I'm not so smart, but I hike real good. That is to say, I not only climbed to the top of Diamond Head, but walked to its base, as well. Funny things, mountains, the way they always look so close. The previous shot is from the ascent, which was not arduous compared to any number of other high places I like to regularly locomote myself up to, around the Bay Area, in times of more glowing health. I'm just coming to find that I seem to have poor skills for being sick.The main drag here (Kalakaua Ave.) pretty much leads straight to the mountain, and presents a couple of nice landmarks on the way: the venerable Sheraton Moana Surfrider hotel, and the imposing bronze avatar of Duke Kahanamoku, "Father of International Surfing." I also passed an establishment billing itself as "Cheeseburger in Paradise," hammering home the notion I've been getting that Hawai'i is truly the place where the ideal is endeavored mightily to be made real.
Out of town, past the Honolulu Zoo, and another mile and a half or so to the trailhead. I'd already read that part of the ascent to the summit is through unlit tunnels and treacherous stairs. At the trailhead, an entrepreneurial type tried to sell me a flourescent shithouse plastic flashlight; I cackled dismissively in response, smugly patting my black steel mini-maglight in belt nylon. (God, I love gear.)

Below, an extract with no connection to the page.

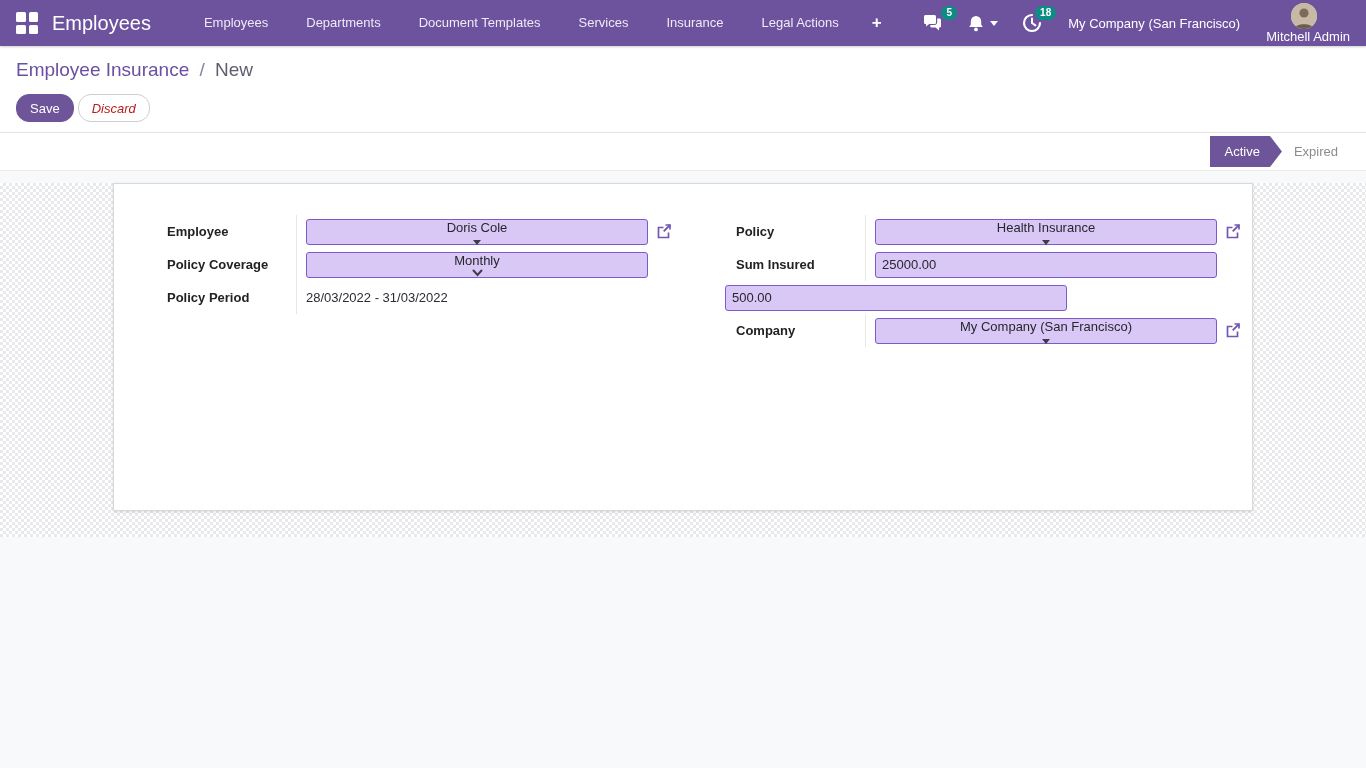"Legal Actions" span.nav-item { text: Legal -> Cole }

The climb took an hour, and running on 1.5 cylinders as I was, even the waif Japanese tourist chicks in glitter platform shoes were outpacing me, insouciantly swinging Hello Kitty bags and ignoring my awkward solicitations as they passed on the inside lane. Still, I got to the top and can prove it, and here's what it looked like from the backside and from the front.
It rains here sometimes; frequently, actually, in these pleasant little gentle unheralded misty sprinklings from nowhere, blowing in under lone clouds which are on their way out to sea, a local meteorological pecadillo which I'm surprising myself by finding endearing. One of them made this rainbow on my way down.
All out, I caught a cab back to Waikiki.
Monday night, I cashed in the little "Harbor Dinner Cruise" ticket part of my conference package, and got to see Honolulu at night from the water. Tuesday I got on with the gig (and by the way, I'm never again accepting one of these speaking slots where there are three guys in an hour, and you're third, and after the first two interminably insufferable bastards get off, you're left with six minutes to speak, thinking about your second calling as an auctioneer), and immediately took up residence by the poolside bar, sipping $6 non-alcoholic slushy drinks with big wedges of pineapple in them. Wednesday (today) I'm 28 for the last time ever. Tomorrow the conference ends. Friday is free, and I'm thinking about a snorkling jaunt to Hanauma Bay, on the East Coast; I should also probably check out downtown Honolulu. But I'm trying for once to not guilt myself into undue activity.
Tonight I feel better, and that feels really good. I miss my family; and I think with a really very humble gratitude about my friends; and in the miracle turn of the week, I find myself looking forward to next week being able to go back to doing what is historically my least favorite thing in life, namely working for a living. (Knock on wood, and 10mg prednisone tablets). There are all these little blessings hidden in these things for us.
Like, for instance, where I stop writing (read: turn off the sap spicket) now. 8^) Good night all.
Michael
P.S. In the "On-Cue Illustrations of God's Master Plans For Blessings" Department: as I proofread this dispatch, the phone chirped and on the other end was my Englishwoman friend Alison Henry. She has been in New York on holiday this week (each of us unfortunately heading ~4000 miles west at the exact same time), and called to say happy birthdayand to note that she succumbed to my exhortations that she get together with my sister Erin while in Manhattan. (Erin is a sophomore at Fordham, and she just had a birthday as well, and I was very keen to treat her and Ali to a night on the town together, if possible.) Tonight, the two went to a show, and out for cocktails, and got along famously, and it was just about the nicest birthday present to hear that they did. (Whence this gratification that comes from introducing world-beating, stupendously wonderful people to one another? I guess maybe it has something to do with sharing the gift of the acquaintance of each one, with the other; that is, you get to give each the great gift (in your mind at least) of knowing the other.) "Erin is so completely lovely, and we had a such a good time; I wish you had been there," noted Ali. "I feel utterly as if I were," smiled I in response.